Sacramento–Trying to put to rest any further controversy over what language is the official language in the state, California legislators unanimously agreed to adopt Texting as California’s official language. “With this landmark bill we will be able to forever resolve our language issue here in California,” said state Senator William Brewster (D-37th District). The bill was heralded as a landmark piece of legislation by both Democrats and Republicans. “California has always been at the forefront of progressivism,” John Crackstone (R-11th District) lauded. “English is an ever-evolving language and it is moving into a new realm driven by technology. But we cannot deny our hispanic heritage and our open door to migrants from many nations. However, California has worked through its issues in the past, and we are moving into a brave new world of language.”
When pressed, state legislators also admitted that the move to Texting as the official language would benefit the cash strapped state. “By moving all California’s students to Texting, we can claim three million more ELL students. This would mean billions in federal aid that the state can move into other programs,” Brewster said. Of course, Brewster conceded, that both state Democrats and Republicans have their own desires for the influx of cash.

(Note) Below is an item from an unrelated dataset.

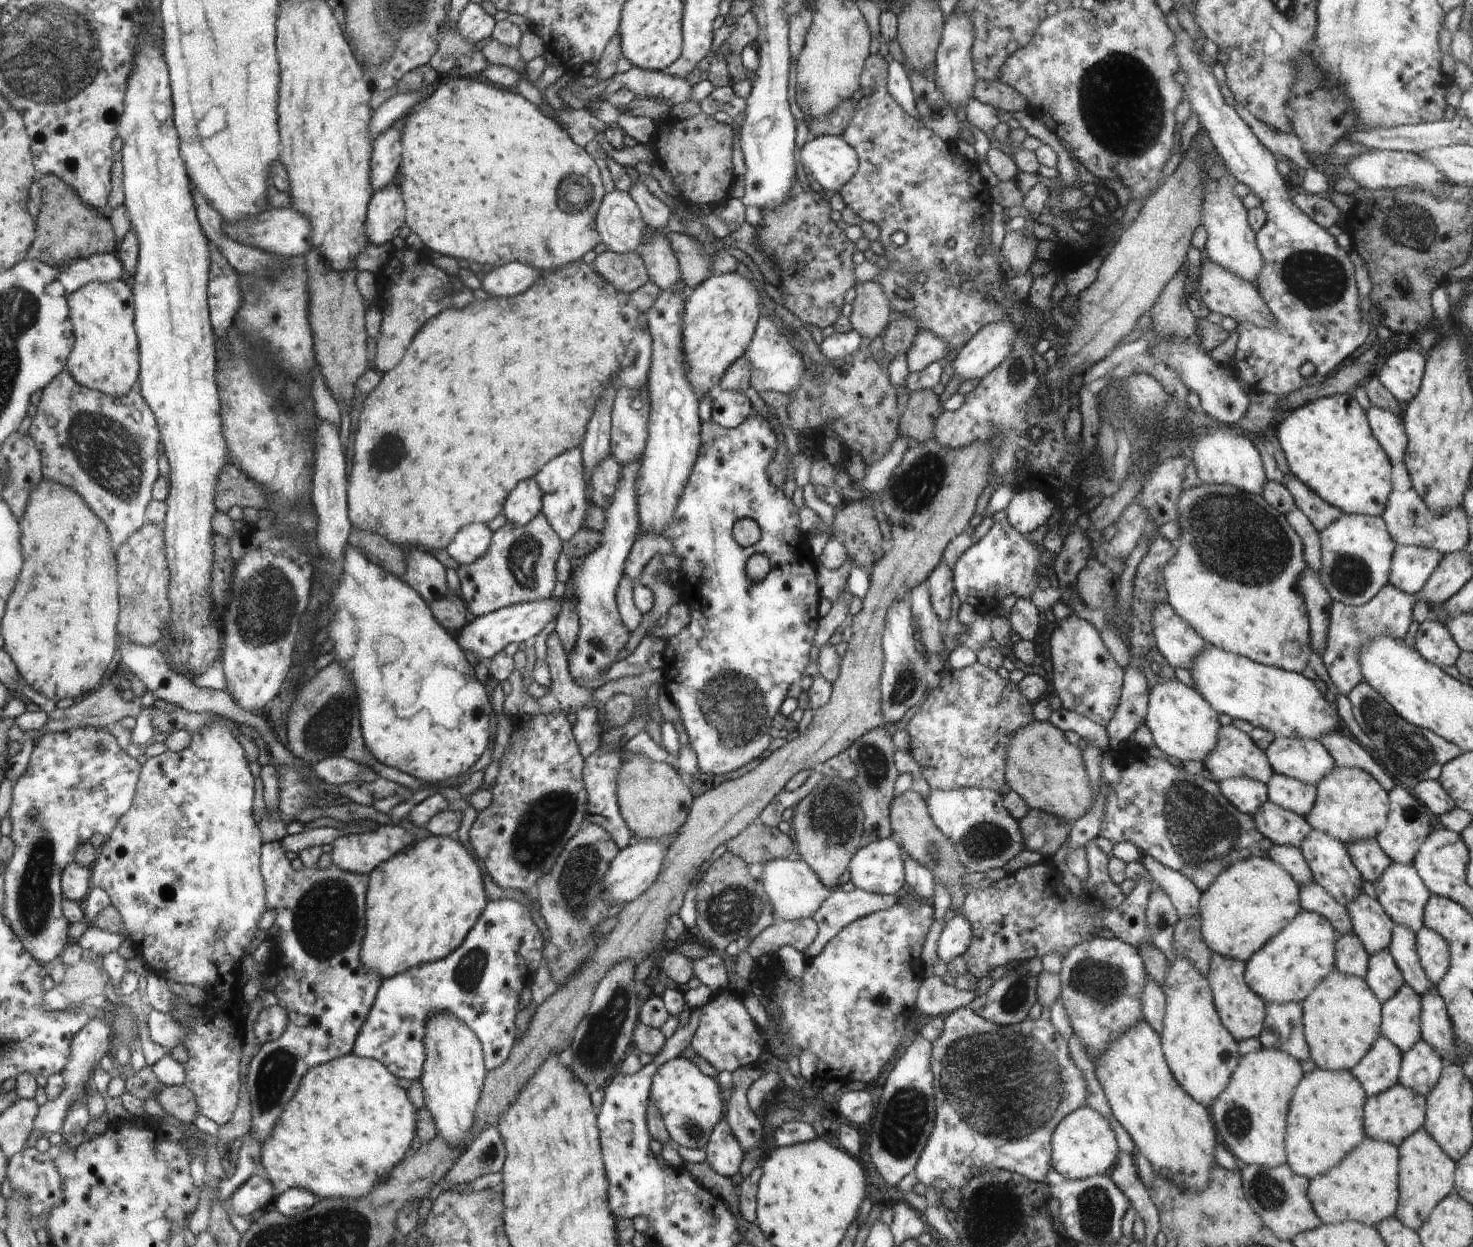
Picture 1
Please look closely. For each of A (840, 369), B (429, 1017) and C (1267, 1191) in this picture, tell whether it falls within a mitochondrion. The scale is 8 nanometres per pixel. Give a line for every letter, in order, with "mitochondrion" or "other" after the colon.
A: other
B: other
C: mitochondrion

Mary Martin, a community organizer in Oakland, where, in the late 1990s the Oakland school district found itself wrapped in a firestorm over teaching Ebonics in the classroom, praised the state’s decision. “Anything that gets more money into our neighborhoods is a good thing. Most of our minority students struggle with English, however, they are very adept with texting. Making this our standard language will benefit the state for years to come. Our minority students are always at a disadvantage when it comes to No Child Left Behind. Now, by moving to texting, we level the playing field for our minority students.”

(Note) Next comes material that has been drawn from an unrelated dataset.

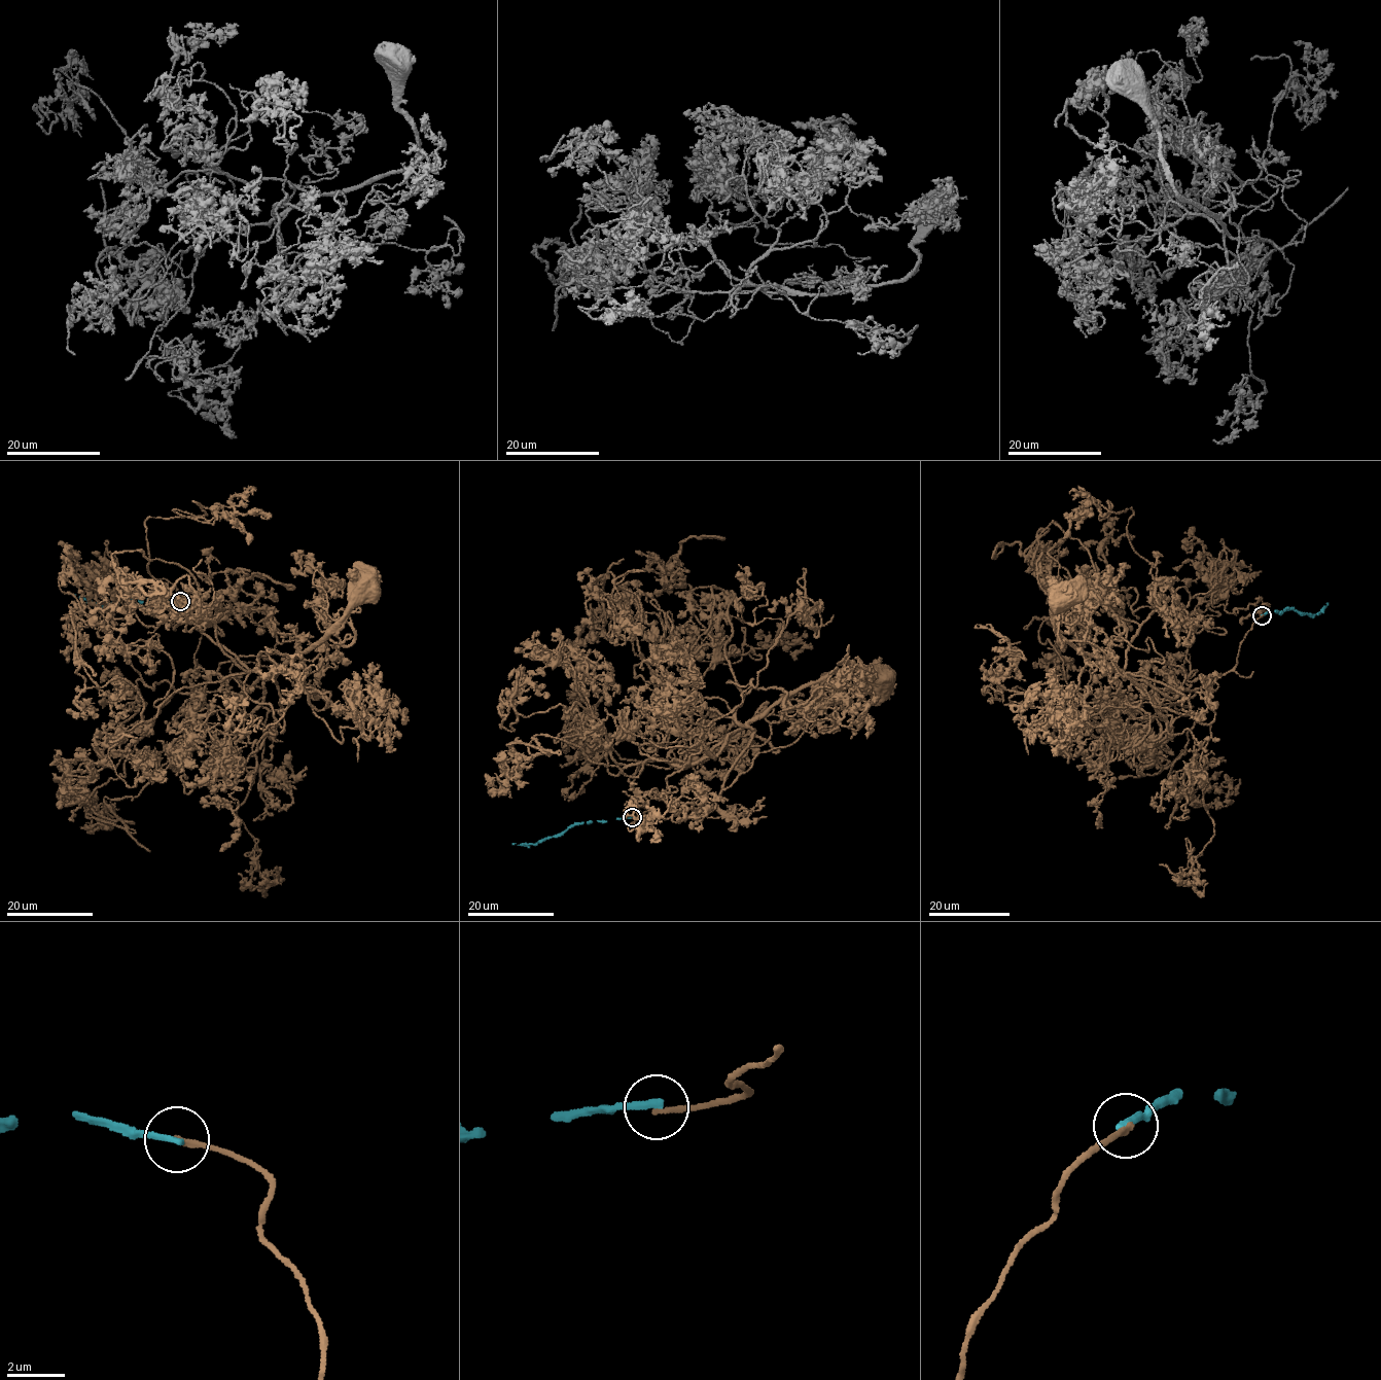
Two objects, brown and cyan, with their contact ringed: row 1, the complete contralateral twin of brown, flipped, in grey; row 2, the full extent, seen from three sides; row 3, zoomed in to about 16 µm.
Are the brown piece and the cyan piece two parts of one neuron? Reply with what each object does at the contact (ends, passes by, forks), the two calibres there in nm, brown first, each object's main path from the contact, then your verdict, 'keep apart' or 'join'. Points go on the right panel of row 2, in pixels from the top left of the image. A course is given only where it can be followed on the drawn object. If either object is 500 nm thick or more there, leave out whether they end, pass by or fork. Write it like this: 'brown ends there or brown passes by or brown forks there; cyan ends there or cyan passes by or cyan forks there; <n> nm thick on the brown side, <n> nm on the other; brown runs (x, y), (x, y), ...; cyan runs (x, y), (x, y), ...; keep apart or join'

And it isn’t just community organizers and lawmakers who have found common ground. Elizabeth Tilley, spokeswoman for the California Teachers Association, said that the English teachers in the state were overjoyed. “English teachers shouldn’t have to teach grammar rules. There are too many, which number in the hundreds. Whom can remember all those rules?” she said. Teachers were overjoyed that they could spend more time discussing how their students feel about words and emotions.